## [Extrait à lire]
════════════════
L’atroce condition des orphelins sous Franco.
1977. Deux ans après la mort de Franco, un sentiment d’urgence commande à Carlos Giménez de témoigner de sa jeunesse en orphelinat. Lui qui n’avait produit que des divertissements insignifiants couche sur papier quelques anecdotes, résumées en deux
pages, titrées d’une date et du nom de l’établissement concerné : Paracuellos. Plébiscité par un public soulagé de voir la chape de plomb du franquisme se fissurer, le témoignage individuel se mue en une fable collectiviste.
Fable, car le dessin s’appuie sur les codes de l’humour pour retranscrire la douleur et l’horreur de ces enfants, en proie aux privations et aux tortionnaires de l’Education nationale. Collectiviste, car le jeune Pablito Giménez s’efface graduellement pour ne devenir qu’un orphelin parmi d’autres, les anecdotes se succédant avec, pour héros, un pensionnaire chaque fois différent.
════════════════
## [Enregistrements de données]

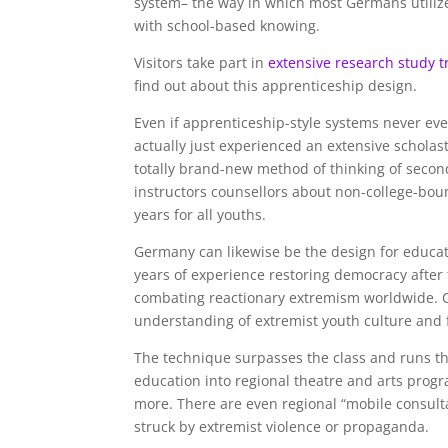
system– the way in which most Germans utiliz
with school-based knowing.
Visitors take part in
extensive research study t
find out about this apprenticeship design.
Even if apprenticeship-style systems never eve
actually just experienced an extensive schola
totally brand-new method of thinking of seco
instructors counsellors about non-college-bou
years for all youths.
Germany can likewise be the design for educ
years of experience restoring democracy after 
combating reactionary extremism worldwide. Cl
understanding of extremist youth culture and 
The technique surpasses the class and runs th
education into regional theatre and arts progr
more. There are even regional “mobile consulta
struck by extremist violence or propaganda.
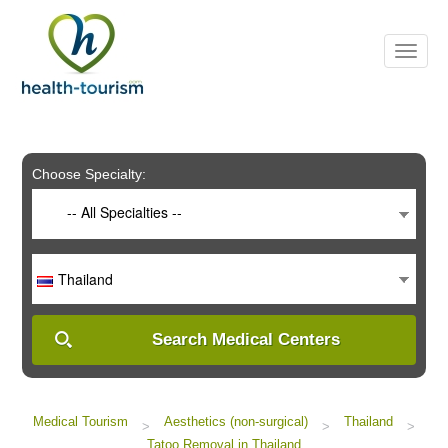
Please
note:
This
website
includes
an
accessibility
system.
Choose Specialty:
-- All Specialties --
Thailand
Search Medical Centers
Medical Tourism
Aesthetics (non-surgical)
Thailand
>
>
>
Tatoo Removal in Thailand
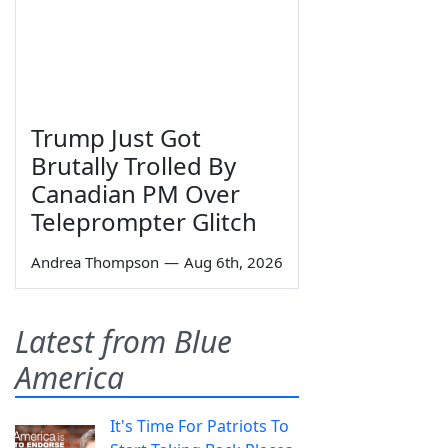
Trump Just Got
Brutally Trolled By
Canadian PM Over
Teleprompter Glitch
Andrea Thompson
—
Aug 6th, 2026
Latest from Blue
America
It's Time For Patriots To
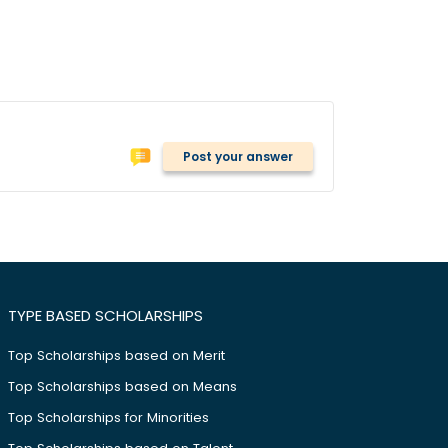
Post your answer
TYPE BASED SCHOLARSHIPS
Top Scholarships based on Merit
Top Scholarships based on Means
Top Scholarships for Minorities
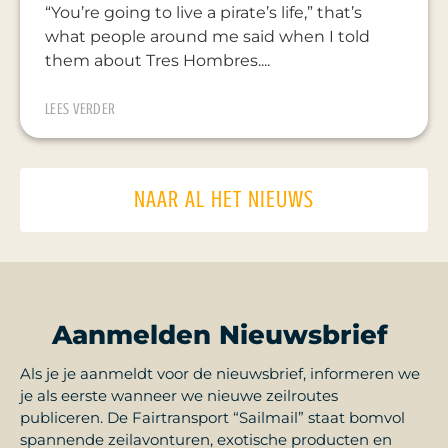
“You’re going to live a pirate’s life,” that’s
what people around me said when I told
them about Tres Hombres....
LEES VERDER
NAAR AL HET NIEUWS
Aanmelden Nieuwsbrief
Als je je aanmeldt voor de nieuwsbrief, informeren we
je als eerste wanneer we nieuwe zeilroutes
publiceren. De Fairtransport “Sailmail” staat bomvol
spannende zeilavonturen, exotische producten en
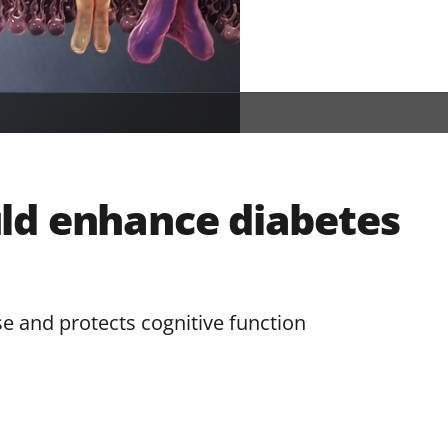
ld enhance diabetes
 and protects cognitive function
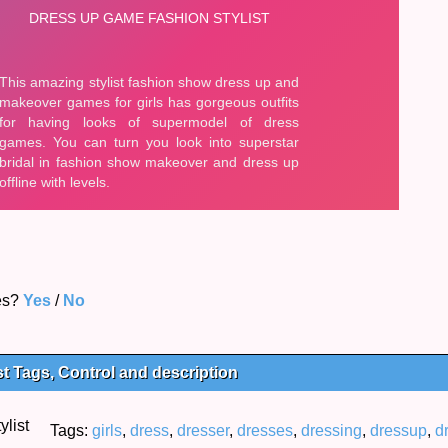
es?
Yes
/
No
t Tags, Control and description
Tags:
girls
,
dress
,
dresser
,
dresses
,
dressing
,
dressup
,
d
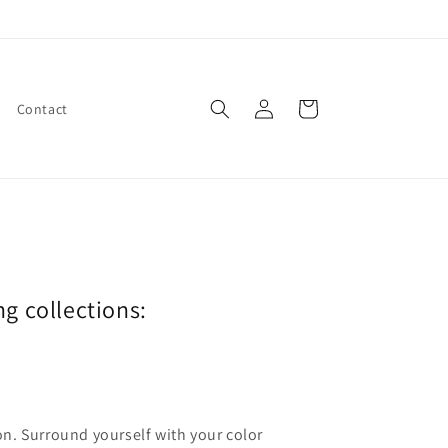
Log
Cart
Contact
in
ng collections:
ion. Surround yourself with your color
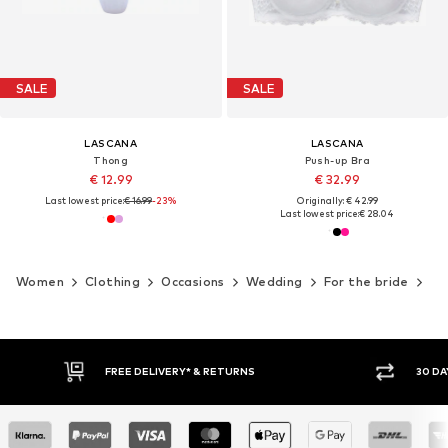
SALE
SALE
LASCANA
LASCANA
Thong
Push-up Bra
€ 12.99
€ 32.99
Last lowest price:
€ 16.99
-23%
Originally: € 42.99
Last lowest price:
€ 28.04
Women
Clothing
Occasions
Wedding
For the bride
We
FREE DELIVERY* & RETURNS
30 DA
════════════════
## [Actions à réaliser]
1. Citez intégralement l'extrait sur les orphelins sous Franco.
2. Dans les enregistrements, mettez sous forme de liste numérotée les lignes qui vont de celle contenant « Post your answer », incluse, jusqu'à la dernière ligne des enregistrements, sans les lignes vides. Laissez aussi les images de côté dans votre réponse, s'il vous plaît.

## [Ensemble des réponses]
1.
L’atroce condition des orphelins sous Franco.
1977. Deux ans après la mort de Franco, un sentiment d’urgence commande à Carlos Giménez de témoigner de sa jeunesse en orphelinat. Lui qui n’avait produit que des divertissements insignifiants couche sur papier quelques anecdotes, résumées en deux
pages, titrées d’une date et du nom de l’établissement concerné : Paracuellos. Plébiscité par un public soulagé de voir la chape de plomb du franquisme se fissurer, le témoignage individuel se mue en une fable collectiviste.
Fable, car le dessin s’appuie sur les codes de l’humour pour retranscrire la douleur et l’horreur de ces enfants, en proie aux privations et aux tortionnaires de l’Education nationale. Collectiviste, car le jeune Pablito Giménez s’efface graduellement pour ne devenir qu’un orphelin parmi d’autres, les anecdotes se succédant avec, pour héros, un pensionnaire chaque fois différent.

2.
1. Post your answer
2. TYPE BASED SCHOLARSHIPS
3. Top Scholarships based on Merit
4. Top Scholarships based on Means
5. Top Scholarships for Minorities
6. “You’re going to live a pirate’s life,” that’s
7. what people around me said when I told
8. them about Tres Hombres....
9. LEES VERDER
10. NAAR AL HET NIEUWS
11. Aanmelden Nieuwsbrief
12. Als je je aanmeldt voor de nieuwsbrief, informeren we
13. je als eerste wanneer we nieuwe zeilroutes
14. publiceren. De Fairtransport “Sailmail” staat bomvol
15. spannende zeilavonturen, exotische producten en
16. ld enhance diabetes
17.  and protects cognitive function
18. es?
19. Yes
20. /
21. No
22. t Tags, Control and description
23. Tags:
24. girls
25. ,
26. dress
27. ,
28. dresser
29. ,
30. dresses
31. ,
32. dressing
33. ,
34. dressup
35. ,
36. d
37. Log
38. Cart
39. Contact
40. in
41. ng collections:
42. ion. Surround yourself with your color
43. SALE
44. SALE
45. LASCANA
46. LASCANA
47. Thong
48. Push-up Bra
49. € 12.99
50. € 32.99
51. Last lowest price:
52. € 16.99
53. -23%
54. Originally: € 42.99
55. Last lowest price:
56. € 28.04
57. Women
58. Clothing
59. Occasions
60. Wedding
61. For the bride
62. We
63. FREE DELIVERY* & RETURNS
64. 30 DA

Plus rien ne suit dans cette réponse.